- Exercise aim
Each line below from the one containing "X006052Y002444D01*" through the one containing "X009250Y003045D01*" should be output exactly as it stands, and no other line should appear.

────────────────

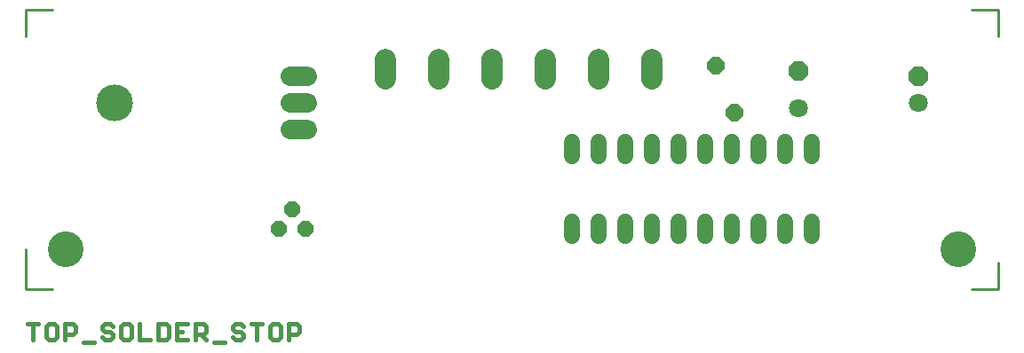
<source format=gbr>
G75*
G70*
%OFA0B0*%
%FSLAX24Y24*%
%IPPOS*%
%LPD*%
%AMOC8*
5,1,8,0,0,1.08239X$1,22.5*
%
%ADD10C,0.1340*%
%ADD11C,0.0160*%
%ADD12C,0.0100*%
%ADD13C,0.0600*%
%ADD14C,0.0740*%
%ADD15C,0.1380*%
%ADD16C,0.0135*%
%ADD17OC8,0.0710*%
%ADD18C,0.0710*%
%ADD19C,0.0785*%
%ADD20OC8,0.0600*%
D10*
X004372Y005864D03*
X037872Y005864D03*
D11*
X003153Y003045D02*
X003153Y002444D01*
X003652Y002544D02*
X003752Y002444D01*
X003952Y002444D01*
X004053Y002544D01*
X004053Y002944D01*
X003952Y003045D01*
X003752Y003045D01*
X003652Y002944D01*
X003652Y002544D01*
X004352Y002444D02*
X004352Y003045D01*
X004652Y003045D01*
X004752Y002944D01*
X004752Y002744D01*
X004652Y002644D01*
X004352Y002644D01*
X005052Y002344D02*
X005452Y002344D01*
X005751Y002544D02*
X005852Y002444D01*
X006052Y002444D01*
X006152Y002544D01*
X006152Y002644D01*
X006052Y002744D01*
X005852Y002744D01*
X005751Y002844D01*
X005751Y002944D01*
X005852Y003045D01*
X006052Y003045D01*
X006152Y002944D01*
X006451Y002944D02*
X006551Y003045D01*
X006751Y003045D01*
X006852Y002944D01*
X006852Y002544D01*
X006751Y002444D01*
X006551Y002444D01*
X006451Y002544D01*
X006451Y002944D01*
X007151Y003045D02*
X007151Y002444D01*
X007551Y002444D01*
X007851Y002444D02*
X008151Y002444D01*
X008251Y002544D01*
X008251Y002944D01*
X008151Y003045D01*
X007851Y003045D01*
X007851Y002444D01*
X008551Y002444D02*
X008951Y002444D01*
X009250Y002444D02*
X009250Y003045D01*
X009551Y003045D01*
X009651Y002944D01*
X009651Y002744D01*
X009551Y002644D01*
X009250Y002644D01*
X009450Y002644D02*
X009651Y002444D01*
X009950Y002344D02*
X010350Y002344D01*
X010650Y002544D02*
X010750Y002444D01*
X010950Y002444D01*
X011050Y002544D01*
X011050Y002644D01*
X010950Y002744D01*
X010750Y002744D01*
X010650Y002844D01*
X010650Y002944D01*
X010750Y003045D01*
X010950Y003045D01*
X011050Y002944D01*
X011350Y003045D02*
X011750Y003045D01*
X011550Y003045D02*
X011550Y002444D01*
X012049Y002544D02*
X012149Y002444D01*
X012350Y002444D01*
X012450Y002544D01*
X012450Y002944D01*
X012350Y003045D01*
X012149Y003045D01*
X012049Y002944D01*
X012049Y002544D01*
X012749Y002444D02*
X012749Y003045D01*
X013049Y003045D01*
X013149Y002944D01*
X013149Y002744D01*
X013049Y002644D01*
X012749Y002644D01*
X008951Y003045D02*
X008551Y003045D01*
X008551Y002444D01*
X008551Y002744D02*
X008751Y002744D01*
X003353Y003045D02*
X002952Y003045D01*
D12*
X002872Y004364D02*
X002872Y005864D01*
X002872Y004364D02*
X003872Y004364D01*
X002872Y013864D02*
X002872Y014864D01*
X003872Y014864D01*
X038372Y014864D02*
X039372Y014864D01*
X039372Y013864D01*
X039372Y005364D02*
X039372Y004364D01*
X038372Y004364D01*
D13*
X032372Y006354D02*
X032372Y006874D01*
X031372Y006874D02*
X031372Y006354D01*
X030372Y006354D02*
X030372Y006874D01*
X029372Y006874D02*
X029372Y006354D01*
X028372Y006354D02*
X028372Y006874D01*
X027372Y006874D02*
X027372Y006354D01*
X026372Y006354D02*
X026372Y006874D01*
X025372Y006874D02*
X025372Y006354D01*
X024372Y006354D02*
X024372Y006874D01*
X023372Y006874D02*
X023372Y006354D01*
X023372Y009354D02*
X023372Y009874D01*
X024372Y009874D02*
X024372Y009354D01*
X025372Y009354D02*
X025372Y009874D01*
X026372Y009874D02*
X026372Y009354D01*
X027372Y009354D02*
X027372Y009874D01*
X028372Y009874D02*
X028372Y009354D01*
X029372Y009354D02*
X029372Y009874D01*
X030372Y009874D02*
X030372Y009354D01*
X031372Y009354D02*
X031372Y009874D01*
X032372Y009874D02*
X032372Y009354D01*
D14*
X013452Y010364D02*
X012792Y010364D01*
X012792Y011364D02*
X013452Y011364D01*
X013452Y012364D02*
X012792Y012364D01*
D15*
X006222Y011364D03*
D16*
X028726Y012948D02*
X028658Y013016D01*
X028880Y013016D01*
X029037Y012859D01*
X029037Y012637D01*
X028880Y012480D01*
X028658Y012480D01*
X028501Y012637D01*
X028501Y012859D01*
X028658Y013016D01*
X028699Y012915D01*
X028839Y012915D01*
X028936Y012818D01*
X028936Y012678D01*
X028839Y012581D01*
X028699Y012581D01*
X028602Y012678D01*
X028602Y012818D01*
X028699Y012915D01*
X028741Y012814D01*
X028797Y012814D01*
X028835Y012776D01*
X028835Y012720D01*
X028797Y012682D01*
X028741Y012682D01*
X028703Y012720D01*
X028703Y012776D01*
X028741Y012814D01*
X029433Y011180D02*
X029365Y011248D01*
X029587Y011248D01*
X029744Y011091D01*
X029744Y010869D01*
X029587Y010712D01*
X029365Y010712D01*
X029208Y010869D01*
X029208Y011091D01*
X029365Y011248D01*
X029406Y011147D01*
X029546Y011147D01*
X029643Y011050D01*
X029643Y010910D01*
X029546Y010813D01*
X029406Y010813D01*
X029309Y010910D01*
X029309Y011050D01*
X029406Y011147D01*
X029448Y011046D01*
X029504Y011046D01*
X029542Y011008D01*
X029542Y010952D01*
X029504Y010914D01*
X029448Y010914D01*
X029410Y010952D01*
X029410Y011008D01*
X029448Y011046D01*
D17*
X031872Y012564D03*
X036372Y012364D03*
D18*
X036372Y011364D03*
X031872Y011164D03*
D19*
X026372Y012262D02*
X026372Y012967D01*
X024372Y012967D02*
X024372Y012262D01*
X022372Y012262D02*
X022372Y012967D01*
X020372Y012967D02*
X020372Y012262D01*
X018372Y012262D02*
X018372Y012967D01*
X016372Y012967D02*
X016372Y012262D01*
D20*
X012872Y007364D03*
X012372Y006614D03*
X013372Y006614D03*
M02*

</source>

────────────────

- Written solution
X006052Y002444D01*
X006152Y002544D01*
X006152Y002644D01*
X006052Y002744D01*
X005852Y002744D01*
X005751Y002844D01*
X005751Y002944D01*
X005852Y003045D01*
X006052Y003045D01*
X006152Y002944D01*
X006451Y002944D02*
X006551Y003045D01*
X006751Y003045D01*
X006852Y002944D01*
X006852Y002544D01*
X006751Y002444D01*
X006551Y002444D01*
X006451Y002544D01*
X006451Y002944D01*
X007151Y003045D02*
X007151Y002444D01*
X007551Y002444D01*
X007851Y002444D02*
X008151Y002444D01*
X008251Y002544D01*
X008251Y002944D01*
X008151Y003045D01*
X007851Y003045D01*
X007851Y002444D01*
X008551Y002444D02*
X008951Y002444D01*
X009250Y002444D02*
X009250Y003045D01*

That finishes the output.